Extract
((
Why Colorado’s Dramatic Vineyards Can Produce Great Wines (Forbes)
Paul Caputo
October 31, 2025
Entrepreneurs are seeking out challenging environments in Colorado’s high terrain, and amidst the jeopardy of the conditions, seeking to produce outstanding wines of character.
Wine lovers are inherently intrigued by terroir, for great wine regions are defined not only by their talented winemakers, but also the landscapes that come, inevitably, to represent style and personality. In thinking of the steep schist slopes that fall into the Mosel River in Germany, the misty forests of California’s Anderson Valley, or the rolling hills separating the medieval villages of Chianti, we can somehow feel these territories in the glass.
))
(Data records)
((
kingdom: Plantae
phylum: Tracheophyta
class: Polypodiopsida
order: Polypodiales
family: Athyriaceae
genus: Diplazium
))
Goal 1
Answer these questions from the article on Colorado wine:
(a) What are entrepreneurs seeking out in Colorado's high terrain?
(b) What kind of slopes fall into the Mosel River?
(c) What do the rolling hills of Chianti separate?
Goal 2
Why, according to the article on Colorado wine, are wine lovers intrigued by terroir?
Goal 3
Continue the article on Colorado wine after its last sentence.
The records are separate material and have no connection to the article on Colorado wine.

Written reply 1
(a) Challenging environments.
(b) Steep schist slopes.
(c) Medieval villages.

Written reply 2
Great wine regions are defined by their talented winemakers and also by their landscapes. Those landscapes inevitably come to represent the wine's style and personality.

Written reply 3
What then of Colorado’s high desert plains? Here, vines are planted at altitudes that fray the nerves of even the most experienced risk taker – between 4,000 and 7,000 feet above sea level. This hostile environment poses both opportunity and threat. Frost can strike when buds are barely formed. Water is scarce and winds sweep across the plateaus, drying soils and stressing plants. The intense light means even minor errors in canopy management can leave grapes scorched.
Yet successfully navigating these risks gives Colorado wine its personality. Days are pinching hot and intensely bright, yet nighttime temperatures drop sharply. If all goes to plan, and it often doesn’t, the end of season fruit is thick skinned, but ripe, and gives concentrated, fragrant wines with a wicked edge of freshness.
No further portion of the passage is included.